Hem onlara vereceği müjde, hem de karnının açlığını unuttu birden. Merdivenlere oturdu. Bekledi. Gürültüler hala devam ediyordu. Birşey şangırdadı aniden. Tamam dedi, biraz daha devam edecek, ve bitecek bağırışmalar, ben en iyisi aşağıya ineyim, Bıcır ile oynarım. Okul çantasını kapının yanına bıraktı ve aşağıya indi.
Bıcır hala oradaydı.
Sana bugün süt getirmedim Bıcır, belki biraz sonra. Benim de karnım aç biliyormusun? Mırrr yaptı Bıcır. Tamam dedi, getireceğim söz.Kucağına aldı, gri tüylerini okşadı...

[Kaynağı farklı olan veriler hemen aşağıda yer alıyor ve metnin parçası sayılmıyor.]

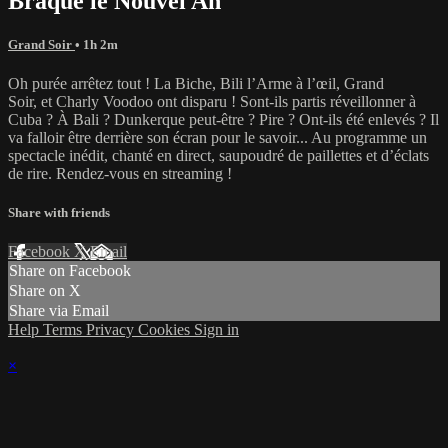
Braque le Nouvel An
Grand Soir
• 1h 2m
Oh purée arrêtez tout ! La Biche, Bili l’Arme à l’œil, Grand
Soir, et Charly Voodoo ont disparu ! Sont-ils partis réveillonner à
Cuba ? À Bali ? Dunkerque peut-être ? Pire ? Ont-ils été enlevés ? Il
va falloir être derrière son écran pour le savoir... Au programme un
spectacle inédit, chanté en direct, saupoudré de paillettes et d’éclats
de rire. Rendez-vous en streaming !
Share with friends
Facebook
X
Email
Share on Facebook
Share on X
Share via Email
Help
Terms
Privacy
Cookies
Sign in
×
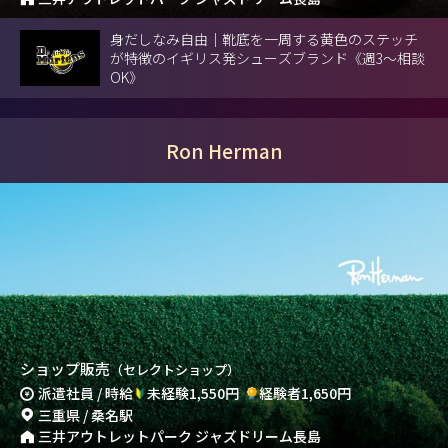
身だしなみ自由｜靴底を一周する黄色のステッチ
が特徴のイギリス発シューズブランド《週3～相談
OK》
Ron Herman
ショップ販売
（セレクトショップ）
派遣社員 / 時給
未経験1,550円
経験者1,650円
三重県 / 桑名駅
三井アウトレットパーク ジャズドリーム長島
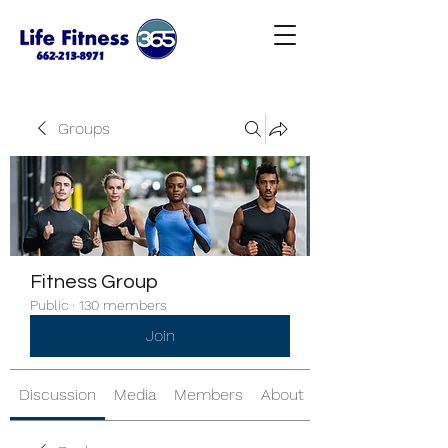
Groups
Fitness Group
Public
·
130 members
Join
Discussion
Media
Members
About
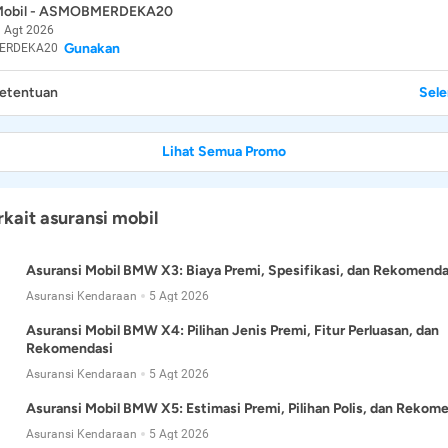
 Mobil - ASMOBMERDEKA20
 Agt 2026
Gunakan
ERDEKA20
Ketentuan
Sel
Lihat Semua Promo
rkait asuransi mobil
Asuransi Mobil BMW X3: Biaya Premi, Spesifikasi, dan Rekomenda
Asuransi Kendaraan
5 Agt 2026
Asuransi Mobil BMW X4: Pilihan Jenis Premi, Fitur Perluasan, dan
Rekomendasi
Asuransi Kendaraan
5 Agt 2026
Asuransi Mobil BMW X5: Estimasi Premi, Pilihan Polis, dan Rekom
Asuransi Kendaraan
5 Agt 2026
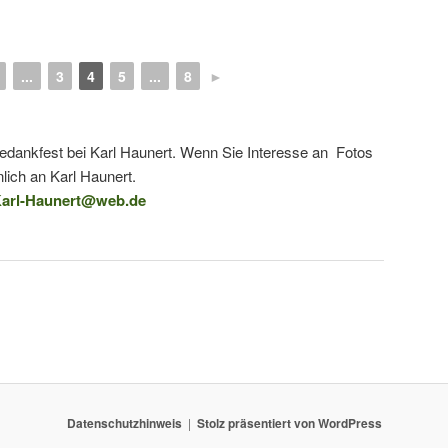
...
3
4
5
...
8
►
tedankfest bei Karl Haunert. Wenn Sie Interesse an Fotos
lich an Karl Haunert.
arl-Haunert@web.de
Datenschutzhinweis
Stolz präsentiert von WordPress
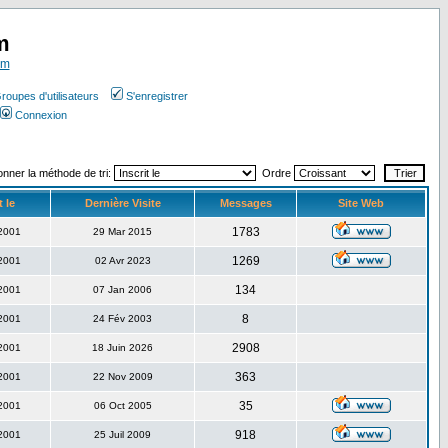
m
om
roupes d'utilisateurs
S'enregistrer
Connexion
onner la méthode de tri:
Ordre
t le
Dernière Visite
Messages
Site Web
1783
 2001
29 Mar 2015
1269
 2001
02 Avr 2023
134
 2001
07 Jan 2006
8
 2001
24 Fév 2003
2908
 2001
18 Juin 2026
363
 2001
22 Nov 2009
35
 2001
06 Oct 2005
918
 2001
25 Juil 2009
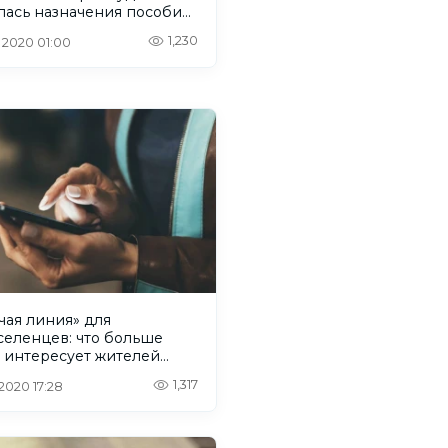
лась назначения пособия
1,230
. 2020 01:00
чая линия» для
селенцев: что больше
о интересует жителей
асса
1,317
 2020 17:28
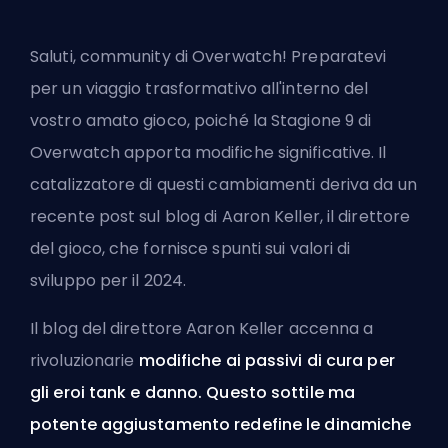
Saluti, community di Overwatch! Preparatevi
per un viaggio trasformativo all'interno del
vostro amato gioco, poiché la Stagione 9 di
Overwatch apporta modifiche significative. Il
catalizzatore di questi cambiamenti deriva da un
recente post sul blog di
Aaron Keller
, il direttore
del gioco, che fornisce spunti sui valori di
sviluppo per il 2024.
Il blog del direttore Aaron Keller accenna a
rivoluzionarie
modifiche ai passivi di cura per
gli eroi tank e danno. Questo sottile ma
potente aggiustamento redefine le dinamiche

Tam o sırada apartman kapısı hızlıca açıldı ve hızlıca kapandı.
-Kızım sen geldin mi? dedi babası.
-Geldim babacığım, ama bıcırla oynuyorum şimdi. Geçeceğim içeriye birazdan.
-Tamam dedi, kızını öptü. Kızı da onu.
Sonra gitti babası. Akşama geç gelecekti belliydi gidişinden.
Biraz daha bekledi. Dayanamadı çıktı yukarıya. Kapıya gelince biran tereddüt etti, ama yine de bastı zile.
Bir müddet sonra annesi açtı kapıyı. Gözlerinde yaş yoktu, belli ki biraz evvel silmişti kızına belli etmemek için. Ama hala kızarıktı o yemyeşil gözleri.
-Geldin mi kızım, canımmmm.. dedi annesi ve çok uzun zamandan beri görüşmüyorlarmış gibi sarıldı kızına. Kızı da ona.
-Çok acıktım ben anneciğim...
-Tamam, hazırlarım şimdi.
-Hadi git sen üstünü değiş, o arada ben de hazırlayayaım sofrayı. Terlliklerini giy ama olur mu? Biliyormusun senin en sevdiğinden yaptım bugün. Patetes kızartması ve köfte...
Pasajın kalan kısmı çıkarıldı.